A high-ranking police official, speaking on the condition of anonymity, agrees with that assessment, but says there is still a long way to go.

"The progress has been incremental," the official says. "We know a lot more about the enemy than we used to and I think the feds have realized that human sources are the best way -- talking to people....But there's a lot more to learn.

"We don't know what we don't know," the official added. "It's hard to measure a negative."

Police Commissioner Raymond Kelly and other law enforcement officials say that as Sept. 11 approaches no specific threat has been made against New York City.
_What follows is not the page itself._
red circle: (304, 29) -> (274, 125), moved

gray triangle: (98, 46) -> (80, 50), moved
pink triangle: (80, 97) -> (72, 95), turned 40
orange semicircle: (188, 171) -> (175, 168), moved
Yet on any given day, NYPD counterterrorism teams are out monitoring sensitive locations, such as Wall Street and the United Nations, while cops in the Aviation Unit are crisscrossing the city about a half-dozen times, flying past nearly 20 sensitive locations.

At the same time, FBI agents and other cops, many fluent in the foreign languages spoken by the key terror organizations, are surfing the Internet, looking for clues in chat rooms as well as foreign publications.

John Frazzini, a former U.S. Secret Service cyber crime investigator and currently a vice president at iDEFENSE, a private intelligence and security company that works with a number of law enforcement agencies and major corporations, says such policing, while still relatively new to the NYPD, is essential because terrorists are increasingly reliant on computers to spread their philosophy and plan their attacks.

Still, other law enforcement officials say, there is no replacing old-fashioned, street-level policing, which is why the NYPD now has cops stationed in several foreign cities. Police officers are stationed in Toronto, London, Hamburg, Lyon, France and Tel Aviv. Recently, two other intelligence officers were dispatched to Singapore to confer with an expert on al-Qaida.

The Port Authority, meanwhile, is embarking on the monumental task of fortifying its bridges, tunnels, airports and marine terminals.

Sources say the bi-state agency plans improvements as basic as erecting fences and as involved as installing security systems that may include the ability to identify employees and travelers by their irises.

A number of high-profile arrests, here and elsewhere, have been held up as examples of victory in the war on terror. Still, the road to success has been anything but smooth.

The night of the nation's worst blackout in history, on Aug. 14, two young men slipped past three police checkpoints and gained access to Police Headquarters' emergency operations center. They were later determined to be two police buffs who meant no harm and were not arrested.

Earlier that week, three lost fishermen wandered around a Kennedy Airport runway for more than an hour, undetected.

Kallstrom says the security breaches illustrate how difficult it is to make security improvements in a society that until two years ago viewed terrorism as foreign issue.

"It's not going to happen overnight," Kallstrom said. "Some of these things we want to do happen quickly and some of them don't happen quickly."

For instance, he says, while there is more cooperation between federal and local authorities, there is not yet an efficient system that would allow a cop in a small upstate town, for instance, to determine if the truck driver he just pulled over is on a federal watch list.

"There's a way," Kallstrom says, "but not an efficient, quick way. That's something we're working on."

After the case of the wayward fishermen came to light, Gus Danese, head of the PA Police Benevolent Association, said decreased patrol coverage likely contributed to the breach.

"Hopefully, in a very short period of time, things will change and the attitude toward security at the Port Authority will also change," he says. "Money is a concern, but we have to find a balance between money and the need to have the right amount of security."